Sir, - Sociologist Ethel Crowley's tedious letter (January 4th) is typical of the middle class bleating about a lost Ireland where first among our thoughts were caring for one another and taking the time for a quiet word of support to other sons and daughters of "a misty-eyed, redhaired maiden".
Second to mind must have been squirreling away money in offshore accounts, accepting bribes to build monstrosities that blight our towns and countryside and sitting on hands while hundreds of thousands emigrated.

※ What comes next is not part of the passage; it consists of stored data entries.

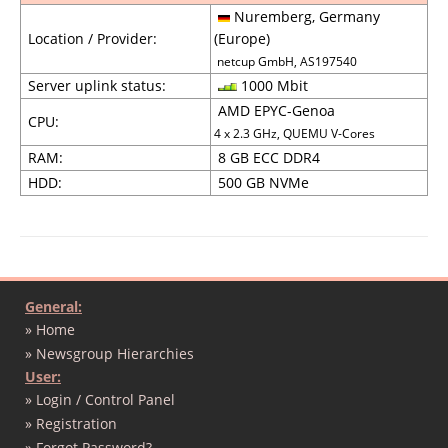
Nuremberg, Germany
Location / Provider:
(Europe)
netcup GmbH, AS197540
Server uplink status:
1000 Mbit
AMD EPYC-Genoa
CPU:
4 x 2.3 GHz, QUEMU V-Cores
RAM:
8 GB ECC DDR4
HDD:
500 GB NVMe
General:
» Home
» Newsgroup Hierarchies
User:
» Login / Control Panel
» Registration
» Forgot Password?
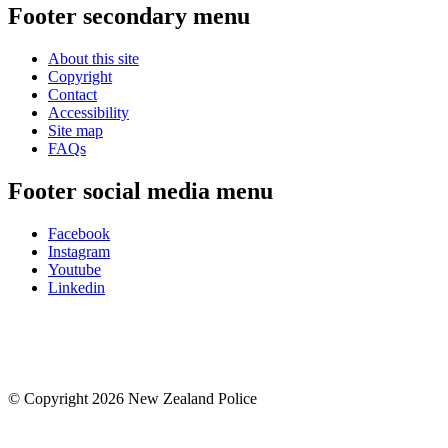
Footer secondary menu
About this site
Copyright
Contact
Accessibility
Site map
FAQs
Footer social media menu
Facebook
Instagram
Youtube
Linkedin
© Copyright 2026 New Zealand Police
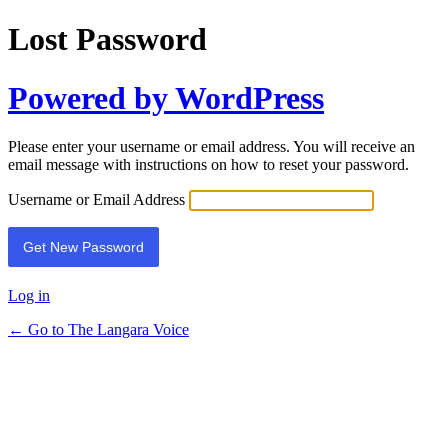
Lost Password
Powered by WordPress
Please enter your username or email address. You will receive an
email message with instructions on how to reset your password.
Username or Email Address
Log in
← Go to The Langara Voice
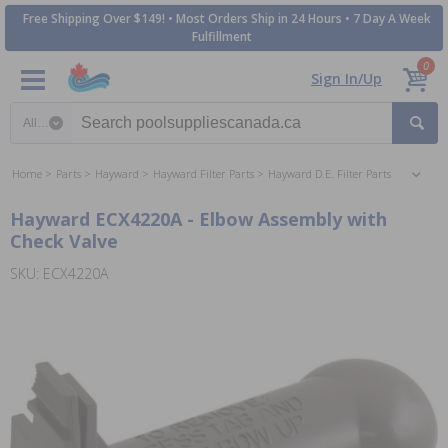
Free Shipping Over $149! • Most Orders Ship in 24 Hours • 7 Day A Week
Fulfillment
0
Sign In/Up
Search category
Home
Parts
Hayward
Hayward Filter Parts
Hayward D.E. Filter Parts
Hayward ECX4220A - Elbow Assembly with
Check Valve
SKU: ECX4220A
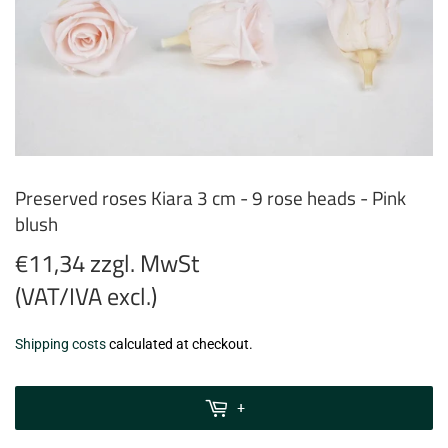
Preserved roses Kiara 3 cm - 9 rose heads - Pink
blush
€11,34 zzgl. MwSt
(VAT/IVA excl.)
€11,34
Shipping costs
calculated at checkout.
zzgl.
MwSt
+
(VAT/IVA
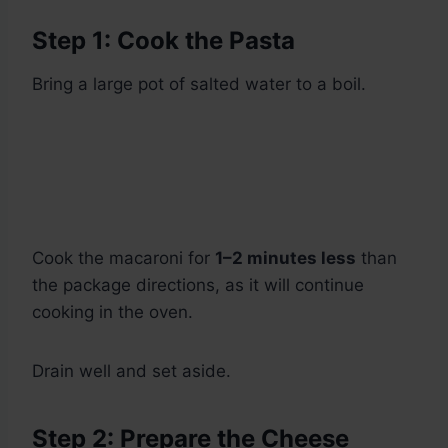
Step 1: Cook the Pasta
Bring a large pot of salted water to a boil.
Cook the macaroni for
1–2 minutes less
than
the package directions, as it will continue
cooking in the oven.
Drain well and set aside.
Step 2: Prepare the Cheese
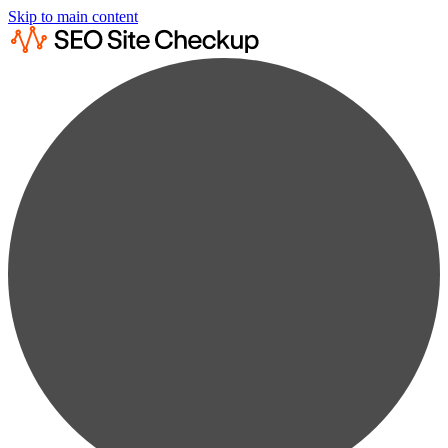
Skip to main content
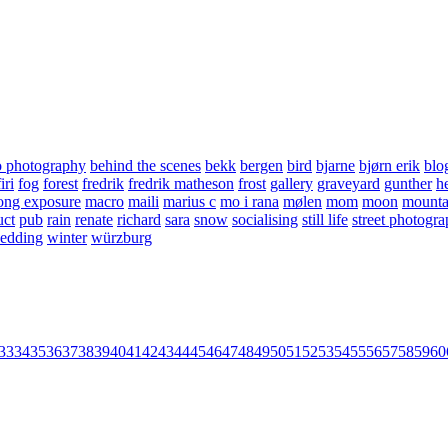
o photography
behind the scenes
bekk
bergen
bird
bjarne
bjørn erik
blo
firi
fog
forest
fredrik
fredrik matheson
frost
gallery
graveyard
gunther
he
ong exposure
macro
maili
marius c
mo i rana
mølen
mom
moon
mounta
uct
pub
rain
renate
richard
sara
snow
socialising
still life
street photogr
edding
winter
würzburg
33
34
35
36
37
38
39
40
41
42
43
44
45
46
47
48
49
50
51
52
53
54
55
56
57
58
59
60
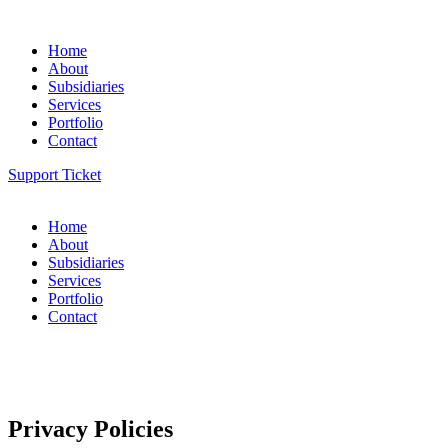
Home
About
Subsidiaries
Services
Portfolio
Contact
Support Ticket
Home
About
Subsidiaries
Services
Portfolio
Contact
Privacy Policies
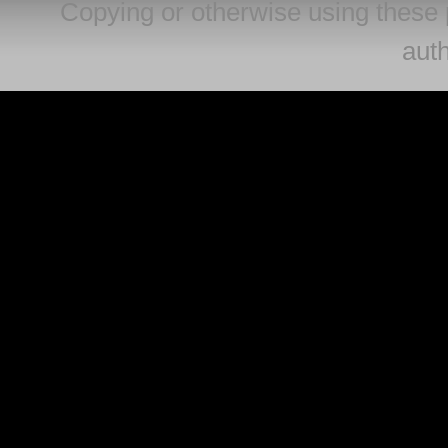
Copying or otherwise using these 
auth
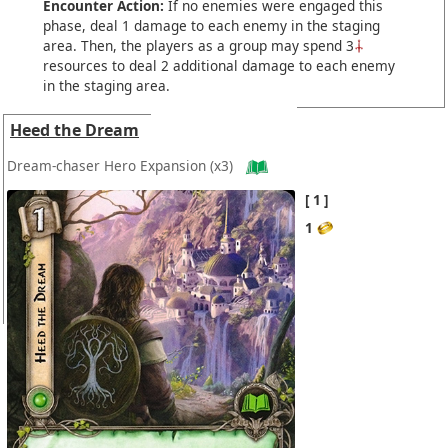
Encounter Action:
If no enemies were engaged this
phase, deal 1 damage to each enemy in the staging
area. Then, the players as a group may spend 3
resources to deal 2 additional damage to each enemy
in the staging area.
Heed the Dream
Dream-chaser Hero Expansion
(x3)
1
1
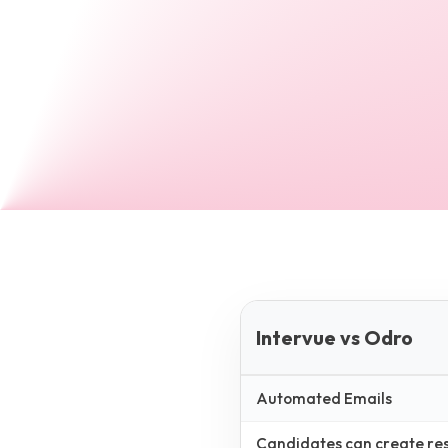
Intervue vs Odro
Automated Emails
Candidates can create resp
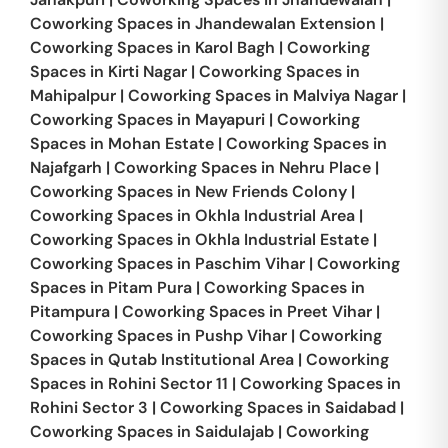
Coworking Spaces in
Jhandewalan Extension
|
Coworking Spaces in
Karol Bagh
|
Coworking
Spaces in
Kirti Nagar
|
Coworking Spaces in
Mahipalpur
|
Coworking Spaces in
Malviya Nagar
|
Coworking Spaces in
Mayapuri
|
Coworking
Spaces in
Mohan Estate
|
Coworking Spaces in
Najafgarh
|
Coworking Spaces in
Nehru Place
|
Coworking Spaces in
New Friends Colony
|
Coworking Spaces in
Okhla Industrial Area
|
Coworking Spaces in
Okhla Industrial Estate
|
Coworking Spaces in
Paschim Vihar
|
Coworking
Spaces in
Pitam Pura
|
Coworking Spaces in
Pitampura
|
Coworking Spaces in
Preet Vihar
|
Coworking Spaces in
Pushp Vihar
|
Coworking
Spaces in
Qutab Institutional Area
|
Coworking
Spaces in
Rohini Sector 11
|
Coworking Spaces in
Rohini Sector 3
|
Coworking Spaces in
Saidabad
|
Coworking Spaces in
Saidulajab
|
Coworking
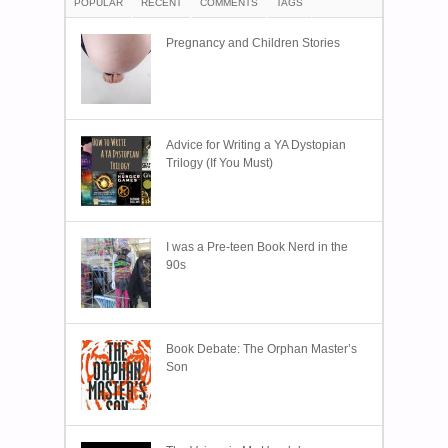
POPULAR
RECENT
COMMENTS
TAGS
Pregnancy and Children Stories
Advice for Writing a YA Dystopian
Trilogy (If You Must)
I was a Pre-teen Book Nerd in the
90s
Book Debate: The Orphan Master’s
Son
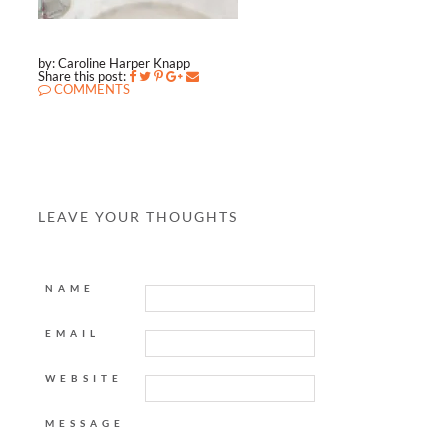
by: Caroline Harper Knapp
Share this post:
COMMENTS
LEAVE YOUR THOUGHTS
NAME
EMAIL
WEBSITE
MESSAGE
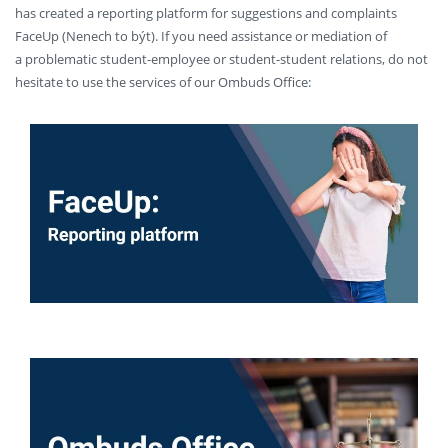
has created a reporting platform for suggestions and complaints
FaceUp (Nenech to být). If you need assistance or mediation of
a problematic student-employee or student-student relations, do not
hesitate to use the services of our Ombuds Office:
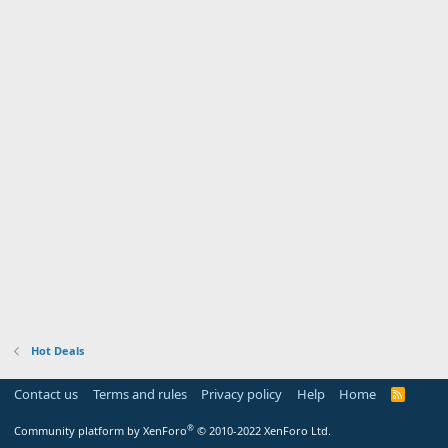
Hot Deals
Contact us
Terms and rules
Privacy policy
Help
Home
R
S
S
®
Community platform by XenForo
© 2010-2022 XenForo Ltd.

I'm sure it's a great shame for such people that they can no longer buy houses for their daughters while they study in Dublin because young people with enough money to buy them are staying in the city. It must be a curse that their hotel bars are full of youngsters with enough money to drink there, as opposed to working there. It must be criminal to have whippersnappers from Tuam or Termonfeckin cutting them off in traffic rather than walking off to the dole office wringing their caps.
It is a constant source of amazement to me how people bemoan the fact that the Irish economy is finally beginning to reflect of the EU average. It astounds me that people despair of a cultural paucity because the most highly educated of the Irish population choose to stay here or to return home. It disturbs me that people, particularly sociologists, should hark back to a day when we were poor but honest and when ambitious youth had the decency to go to other countries and outshine their elders.
Reactionary nonsense like Ms Crowley's belongs in the golf clubs and at the the dinner tables of the old and cosseted Ireland. It is a shame that people might take it seriously on a page of a national newspaper. - Yours, etc.,
Gerry Carr, Little Ship Street, Dublin 8.